Daraufhin klatschten fast alle Delegierten im Plenum. Und auch die "Vorreiter" von der EU trauten sich nicht, dagegen zu argumentieren. Sie hatten Angst, einen Klimaschutz-Alleingang zuhause bei der Industrie und den Wählern verkaufen zu müssen.
Pause bis 2015
Im Jahr 2010 platzte erneut eine globale Finanzblase, die Wirtschaftskrise verschärfte sich wieder. Folge: Der Weltklimagipfel 2010 beschloss, bis 2015 mit den Konferenzen zu pausieren. Damit war die Luft raus aus den internationalen Verhandlungen. Jedes Land versuchte, seine Wirtschaft wieder ins Laufen zu bekommen unter anderem mit billiger Energie.
Die Laufzeiten der Atomkraftwerke wurden unbegrenzt verlängert, trotzdem gingen viele neue Kohlekraftwerke ans Netz. Die EU setzte ihren Emissionshandel aus, andernfalls wäre der Kohlestrom wegen der dafür nötigen CO2-Zertifkate nicht konkurrenzfähig gewesen.
Der Druck, die weltweit noch reichhaltig vorhandene, aber klimagefährliche Kohle zu nutzen, stieg in den 2020er Jahren noch weiter. Die globale Erdölproduktion hatte da nämlich ihren "Peak" erreicht, und der Ölpreis stieg auf Rekordhöhen von 250 Dollar pro Barrel und mehr.
Neuer Kohleboom
Die Klimafolgen des Kohlebooms waren verheerend. Die CO2-Konzentration in der Atomsphäre erreichte schon ab 2012 wieder jedes Jahr Rekorde. Die kritische Zwei-Grad-Erwärmungsgrenze wurde noch vor der Mitte des Jahrhunderts erreicht.

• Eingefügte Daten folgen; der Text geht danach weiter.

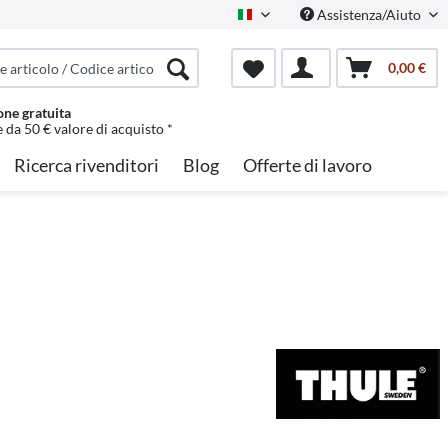
Assistenza/Aiuto
Italian
0,00 €
one gratuita
e da 50 € valore di acquisto *
Ricerca rivenditori
Blog
Offerte di lavoro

Damit war klar, dass das Weltklima unaufhaltsam in einen anderen "Systemzustand" übergehen würde. Bereits 2005 hatten Klimaforscher ein gutes Dutzend zentrale Klimaelemente identifiziert, die bei mehr als plus zwei Grad "umkippen" würden - darunter der Amazonas-Regenwald, die großen Eisschilde Grönlands wie der Westantarktis und die tropischen Monsunsysteme.
Aus Regenwald wird Steppe
Beim Regenwald ging es am schnellsten. Er ist heute praktisch flächendeckend ausgetrocknet. Wo früher ein mächtiges Blätterdach stand, dehnt sich die Steppe aus. Das heizte das Klima zusätzlich auf, ebenso wie die Freisetzung riesiger Mengen des starken Treibhausgases Methan aus den aufgetauten Permafrostböden in Sibirien und Nordamerika.

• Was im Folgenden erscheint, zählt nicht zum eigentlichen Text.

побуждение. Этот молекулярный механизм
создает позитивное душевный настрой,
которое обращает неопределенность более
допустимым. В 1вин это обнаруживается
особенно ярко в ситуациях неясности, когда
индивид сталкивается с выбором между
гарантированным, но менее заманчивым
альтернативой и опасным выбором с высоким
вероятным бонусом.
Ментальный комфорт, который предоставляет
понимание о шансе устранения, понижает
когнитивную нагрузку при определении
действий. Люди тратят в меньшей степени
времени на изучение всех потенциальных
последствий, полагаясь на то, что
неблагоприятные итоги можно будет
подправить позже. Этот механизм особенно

Auch das Schmelzen des Grönland-Eisschilds ist inzwischen unumkehrbar geworden. Bis die gigantischen Massen dieses Eispanzers weg sind, wird es zwar mehrere Jahrhunderte dauern. Doch die Folgen werden für die Weltbevölkerung dramatisch sein.

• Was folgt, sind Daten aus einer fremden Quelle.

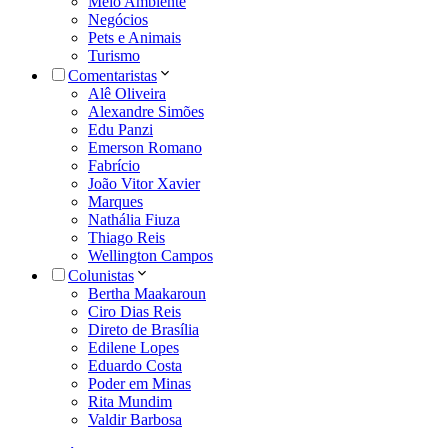
Meio Ambiente
Negócios
Pets e Animais
Turismo
Comentaristas
Alê Oliveira
Alexandre Simões
Edu Panzi
Emerson Romano
Fabrício
João Vitor Xavier
Marques
Nathália Fiuza
Thiago Reis
Wellington Campos
Colunistas
Bertha Maakaroun
Ciro Dias Reis
Direto de Brasília
Edilene Lopes
Eduardo Costa
Poder em Minas
Rita Mundim
Valdir Barbosa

Der Meeresspiegel wird danach um mindesten sieben Meter höher liegen als heute. Große küstennahe Städte wie London, New York oder Rio de Janeiro werden dann schon lange unbewohnbar sein.
Es gab keine Klima-Leitplanken, weil die Weltgemeinschaft sie nicht aufstellen wollte. Heute weiß man: Damit startete sie ein absolut fahrlässiges Großexperiment mit dem Planeten.